» **Activity**
Retype the lines word for word, starting at the line that contains "Face à des affirmations" and ending after the line that contains "Mais encore une".

» **Supplied entries**

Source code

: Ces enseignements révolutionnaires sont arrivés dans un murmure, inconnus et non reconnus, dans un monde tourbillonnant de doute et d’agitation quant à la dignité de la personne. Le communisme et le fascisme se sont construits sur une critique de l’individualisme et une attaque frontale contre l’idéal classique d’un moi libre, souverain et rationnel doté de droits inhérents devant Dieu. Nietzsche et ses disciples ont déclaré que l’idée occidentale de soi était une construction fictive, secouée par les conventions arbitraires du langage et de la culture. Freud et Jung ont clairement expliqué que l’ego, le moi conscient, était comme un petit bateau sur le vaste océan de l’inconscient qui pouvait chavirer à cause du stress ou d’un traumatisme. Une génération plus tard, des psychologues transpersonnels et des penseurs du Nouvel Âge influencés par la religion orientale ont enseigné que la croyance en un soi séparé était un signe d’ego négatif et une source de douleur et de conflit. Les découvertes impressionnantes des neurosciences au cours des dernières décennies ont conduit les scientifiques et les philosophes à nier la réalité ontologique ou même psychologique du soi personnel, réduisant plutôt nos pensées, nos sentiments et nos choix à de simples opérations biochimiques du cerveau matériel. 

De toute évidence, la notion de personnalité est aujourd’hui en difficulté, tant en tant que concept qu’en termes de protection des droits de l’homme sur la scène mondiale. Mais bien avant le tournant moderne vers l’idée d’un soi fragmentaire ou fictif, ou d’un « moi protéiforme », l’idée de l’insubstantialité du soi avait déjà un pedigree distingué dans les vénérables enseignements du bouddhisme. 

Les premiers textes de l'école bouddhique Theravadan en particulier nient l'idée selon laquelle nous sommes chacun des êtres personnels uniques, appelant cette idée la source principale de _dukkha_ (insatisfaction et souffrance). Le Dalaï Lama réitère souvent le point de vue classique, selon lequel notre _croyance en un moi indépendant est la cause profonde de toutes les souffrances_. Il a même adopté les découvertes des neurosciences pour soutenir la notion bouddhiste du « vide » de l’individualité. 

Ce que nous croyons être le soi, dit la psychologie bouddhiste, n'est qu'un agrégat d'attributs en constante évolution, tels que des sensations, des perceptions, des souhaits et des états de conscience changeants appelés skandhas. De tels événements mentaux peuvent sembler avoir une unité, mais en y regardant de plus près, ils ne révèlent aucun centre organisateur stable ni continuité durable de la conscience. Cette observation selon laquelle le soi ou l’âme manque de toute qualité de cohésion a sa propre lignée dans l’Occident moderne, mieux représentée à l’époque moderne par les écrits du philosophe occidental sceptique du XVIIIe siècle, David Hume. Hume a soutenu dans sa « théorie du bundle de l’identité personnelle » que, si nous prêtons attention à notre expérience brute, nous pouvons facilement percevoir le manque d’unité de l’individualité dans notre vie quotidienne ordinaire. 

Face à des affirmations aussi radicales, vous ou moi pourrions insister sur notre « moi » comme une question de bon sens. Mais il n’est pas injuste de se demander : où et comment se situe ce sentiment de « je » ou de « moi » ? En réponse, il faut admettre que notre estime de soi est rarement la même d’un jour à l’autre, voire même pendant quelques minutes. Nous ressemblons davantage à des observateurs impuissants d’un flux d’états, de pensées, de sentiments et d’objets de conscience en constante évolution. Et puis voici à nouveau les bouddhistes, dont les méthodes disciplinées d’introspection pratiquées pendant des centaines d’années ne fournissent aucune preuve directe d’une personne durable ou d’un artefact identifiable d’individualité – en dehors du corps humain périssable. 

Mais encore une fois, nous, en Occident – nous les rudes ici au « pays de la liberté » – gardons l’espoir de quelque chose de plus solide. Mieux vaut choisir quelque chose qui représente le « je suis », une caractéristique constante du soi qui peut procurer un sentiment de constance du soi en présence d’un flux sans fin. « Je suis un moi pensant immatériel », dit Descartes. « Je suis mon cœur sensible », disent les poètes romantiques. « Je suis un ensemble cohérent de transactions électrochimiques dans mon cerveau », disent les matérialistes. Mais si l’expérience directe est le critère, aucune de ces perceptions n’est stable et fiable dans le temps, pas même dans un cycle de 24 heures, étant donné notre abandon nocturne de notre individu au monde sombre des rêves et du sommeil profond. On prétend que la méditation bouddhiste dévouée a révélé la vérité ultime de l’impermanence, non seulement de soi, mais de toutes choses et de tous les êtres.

==

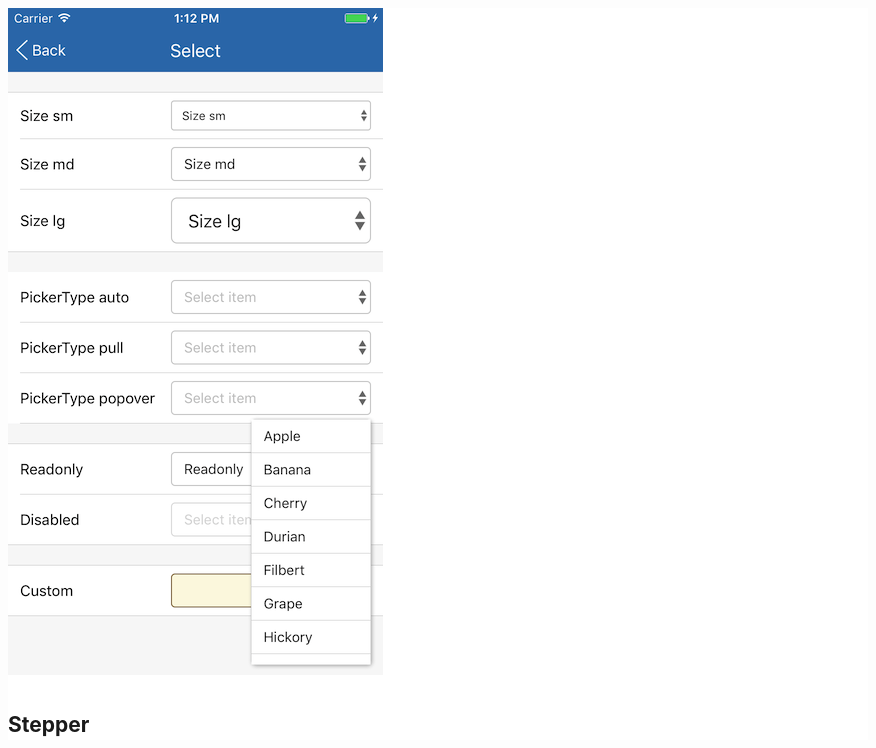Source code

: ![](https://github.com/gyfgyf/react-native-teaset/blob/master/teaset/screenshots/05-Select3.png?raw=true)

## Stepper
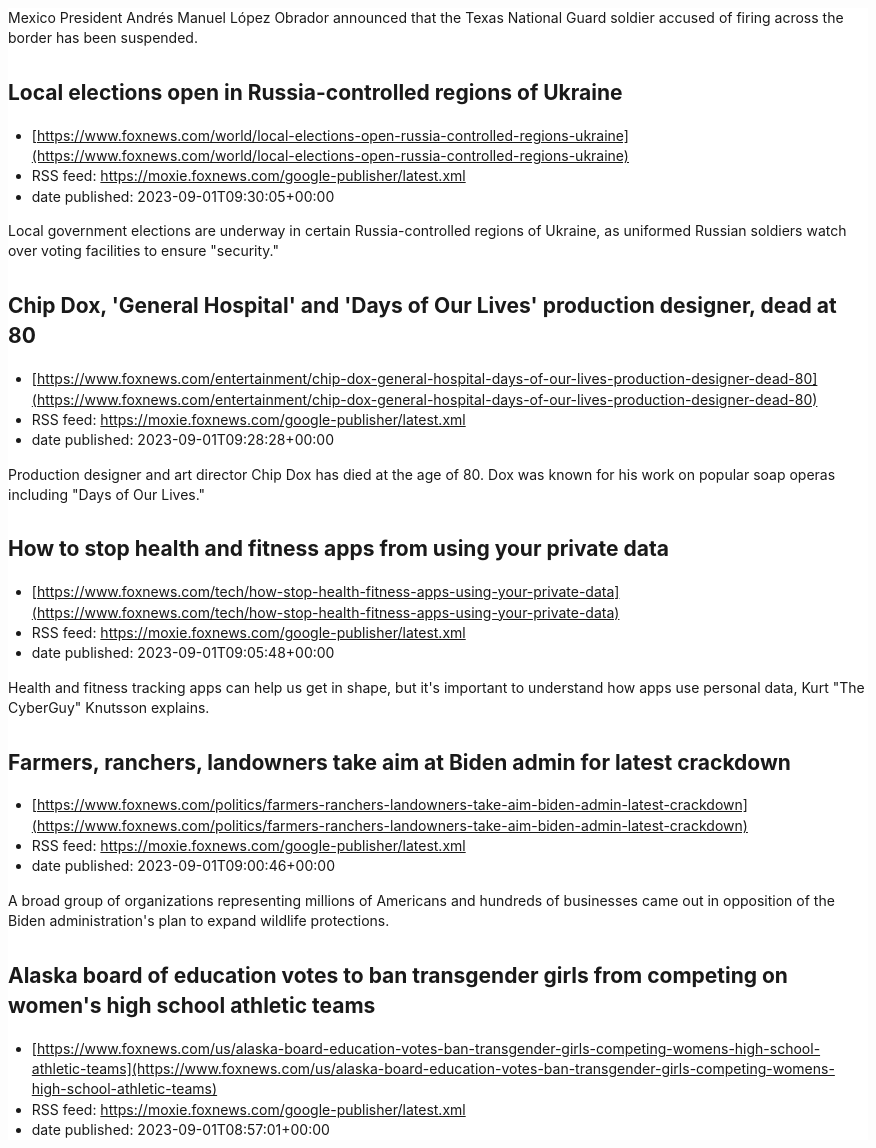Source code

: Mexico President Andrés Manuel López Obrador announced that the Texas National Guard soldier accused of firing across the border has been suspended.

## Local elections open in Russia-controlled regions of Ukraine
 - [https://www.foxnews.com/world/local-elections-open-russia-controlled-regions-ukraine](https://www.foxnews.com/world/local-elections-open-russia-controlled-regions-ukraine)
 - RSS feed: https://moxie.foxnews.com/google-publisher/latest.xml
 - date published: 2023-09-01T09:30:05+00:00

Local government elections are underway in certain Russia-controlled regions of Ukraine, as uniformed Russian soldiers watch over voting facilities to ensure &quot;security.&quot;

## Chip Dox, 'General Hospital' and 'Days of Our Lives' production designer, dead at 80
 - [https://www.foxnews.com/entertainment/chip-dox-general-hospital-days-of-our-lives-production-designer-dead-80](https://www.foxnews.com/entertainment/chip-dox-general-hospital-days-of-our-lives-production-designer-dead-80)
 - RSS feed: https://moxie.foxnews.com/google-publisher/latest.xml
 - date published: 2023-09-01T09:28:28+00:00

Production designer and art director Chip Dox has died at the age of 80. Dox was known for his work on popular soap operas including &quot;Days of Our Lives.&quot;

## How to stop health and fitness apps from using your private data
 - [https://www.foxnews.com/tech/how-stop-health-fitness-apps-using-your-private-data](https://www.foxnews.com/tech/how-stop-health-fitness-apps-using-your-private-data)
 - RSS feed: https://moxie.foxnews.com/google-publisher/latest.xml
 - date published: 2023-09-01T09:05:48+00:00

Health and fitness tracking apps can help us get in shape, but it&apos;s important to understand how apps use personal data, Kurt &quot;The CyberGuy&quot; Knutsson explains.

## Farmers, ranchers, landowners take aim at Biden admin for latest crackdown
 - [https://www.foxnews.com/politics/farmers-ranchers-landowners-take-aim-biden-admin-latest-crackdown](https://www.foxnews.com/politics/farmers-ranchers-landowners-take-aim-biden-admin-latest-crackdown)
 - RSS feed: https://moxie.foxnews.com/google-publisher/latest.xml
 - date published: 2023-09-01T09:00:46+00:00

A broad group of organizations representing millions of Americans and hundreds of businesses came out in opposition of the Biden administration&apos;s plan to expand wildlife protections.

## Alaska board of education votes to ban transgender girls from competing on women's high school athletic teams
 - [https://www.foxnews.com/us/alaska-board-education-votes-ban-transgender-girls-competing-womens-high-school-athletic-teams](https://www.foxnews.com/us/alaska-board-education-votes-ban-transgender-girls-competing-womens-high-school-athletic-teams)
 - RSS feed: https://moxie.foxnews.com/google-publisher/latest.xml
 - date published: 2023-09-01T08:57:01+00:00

--

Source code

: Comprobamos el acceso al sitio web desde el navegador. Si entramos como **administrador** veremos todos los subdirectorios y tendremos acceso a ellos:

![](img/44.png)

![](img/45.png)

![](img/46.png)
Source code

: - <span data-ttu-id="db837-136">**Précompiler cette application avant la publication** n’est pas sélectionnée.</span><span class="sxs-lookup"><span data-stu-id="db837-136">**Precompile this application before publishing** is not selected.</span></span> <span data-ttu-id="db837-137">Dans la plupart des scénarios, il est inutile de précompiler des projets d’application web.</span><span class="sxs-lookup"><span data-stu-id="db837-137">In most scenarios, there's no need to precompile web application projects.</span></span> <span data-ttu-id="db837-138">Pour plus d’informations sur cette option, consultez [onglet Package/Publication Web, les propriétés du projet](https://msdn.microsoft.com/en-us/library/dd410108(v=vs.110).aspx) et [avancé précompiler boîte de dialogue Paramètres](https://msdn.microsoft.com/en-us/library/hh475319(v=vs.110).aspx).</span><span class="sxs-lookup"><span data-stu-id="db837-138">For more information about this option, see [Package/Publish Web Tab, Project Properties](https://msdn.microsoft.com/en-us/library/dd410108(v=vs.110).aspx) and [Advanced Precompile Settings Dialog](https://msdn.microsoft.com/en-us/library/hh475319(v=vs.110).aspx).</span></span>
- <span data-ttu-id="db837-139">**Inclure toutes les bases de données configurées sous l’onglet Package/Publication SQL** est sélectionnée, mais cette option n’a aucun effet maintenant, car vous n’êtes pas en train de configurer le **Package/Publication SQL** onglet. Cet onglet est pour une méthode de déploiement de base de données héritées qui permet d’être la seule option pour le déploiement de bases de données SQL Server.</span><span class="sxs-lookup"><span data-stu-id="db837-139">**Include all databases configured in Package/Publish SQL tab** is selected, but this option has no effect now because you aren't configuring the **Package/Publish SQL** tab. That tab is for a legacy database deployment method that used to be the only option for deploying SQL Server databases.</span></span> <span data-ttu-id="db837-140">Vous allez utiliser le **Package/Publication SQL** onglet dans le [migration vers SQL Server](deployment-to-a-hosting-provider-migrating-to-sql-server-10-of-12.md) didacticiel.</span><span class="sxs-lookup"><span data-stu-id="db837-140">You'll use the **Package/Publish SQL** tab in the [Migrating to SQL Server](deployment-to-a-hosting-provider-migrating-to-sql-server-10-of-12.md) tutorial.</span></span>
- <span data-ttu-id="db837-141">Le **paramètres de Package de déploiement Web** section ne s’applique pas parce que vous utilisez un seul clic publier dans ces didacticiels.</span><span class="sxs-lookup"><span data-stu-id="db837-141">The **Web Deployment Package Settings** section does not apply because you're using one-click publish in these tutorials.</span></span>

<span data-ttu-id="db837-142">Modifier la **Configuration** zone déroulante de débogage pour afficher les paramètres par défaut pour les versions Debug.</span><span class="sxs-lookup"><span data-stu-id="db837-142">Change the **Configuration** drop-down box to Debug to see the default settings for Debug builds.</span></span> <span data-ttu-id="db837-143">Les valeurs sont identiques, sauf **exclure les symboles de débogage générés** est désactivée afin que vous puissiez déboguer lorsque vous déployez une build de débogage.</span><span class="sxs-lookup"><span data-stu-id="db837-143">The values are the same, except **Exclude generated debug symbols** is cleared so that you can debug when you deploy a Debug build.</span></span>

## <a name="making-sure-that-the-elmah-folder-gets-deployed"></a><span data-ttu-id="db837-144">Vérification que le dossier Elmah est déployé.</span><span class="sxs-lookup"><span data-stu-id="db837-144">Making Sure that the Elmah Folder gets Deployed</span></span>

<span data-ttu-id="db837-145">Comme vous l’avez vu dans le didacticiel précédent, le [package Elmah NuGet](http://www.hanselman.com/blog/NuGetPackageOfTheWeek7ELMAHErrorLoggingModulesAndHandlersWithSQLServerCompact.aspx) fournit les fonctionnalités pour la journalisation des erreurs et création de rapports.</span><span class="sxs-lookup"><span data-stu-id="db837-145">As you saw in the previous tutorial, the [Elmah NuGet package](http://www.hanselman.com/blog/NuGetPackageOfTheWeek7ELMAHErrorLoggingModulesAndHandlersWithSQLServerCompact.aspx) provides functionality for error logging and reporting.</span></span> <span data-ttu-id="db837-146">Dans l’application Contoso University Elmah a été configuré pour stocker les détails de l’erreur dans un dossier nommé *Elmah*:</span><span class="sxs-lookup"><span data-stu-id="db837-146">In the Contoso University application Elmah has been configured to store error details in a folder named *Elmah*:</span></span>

» **Answer space**
Face à des affirmations aussi radicales, vous ou moi pourrions insister sur notre « moi » comme une question de bon sens. Mais il n’est pas injuste de se demander : où et comment se situe ce sentiment de « je » ou de « moi » ? En réponse, il faut admettre que notre estime de soi est rarement la même d’un jour à l’autre, voire même pendant quelques minutes. Nous ressemblons davantage à des observateurs impuissants d’un flux d’états, de pensées, de sentiments et d’objets de conscience en constante évolution. Et puis voici à nouveau les bouddhistes, dont les méthodes disciplinées d’introspection pratiquées pendant des centaines d’années ne fournissent aucune preuve directe d’une personne durable ou d’un artefact identifiable d’individualité – en dehors du corps humain périssable. 

Mais encore une fois, nous, en Occident – nous les rudes ici au « pays de la liberté » – gardons l’espoir de quelque chose de plus solide. Mieux vaut choisir quelque chose qui représente le « je suis », une caractéristique constante du soi qui peut procurer un sentiment de constance du soi en présence d’un flux sans fin. « Je suis un moi pensant immatériel », dit Descartes. « Je suis mon cœur sensible », disent les poètes romantiques. « Je suis un ensemble cohérent de transactions électrochimiques dans mon cerveau », disent les matérialistes. Mais si l’expérience directe est le critère, aucune de ces perceptions n’est stable et fiable dans le temps, pas même dans un cycle de 24 heures, étant donné notre abandon nocturne de notre individu au monde sombre des rêves et du sommeil profond. On prétend que la méditation bouddhiste dévouée a révélé la vérité ultime de l’impermanence, non seulement de soi, mais de toutes choses et de tous les êtres.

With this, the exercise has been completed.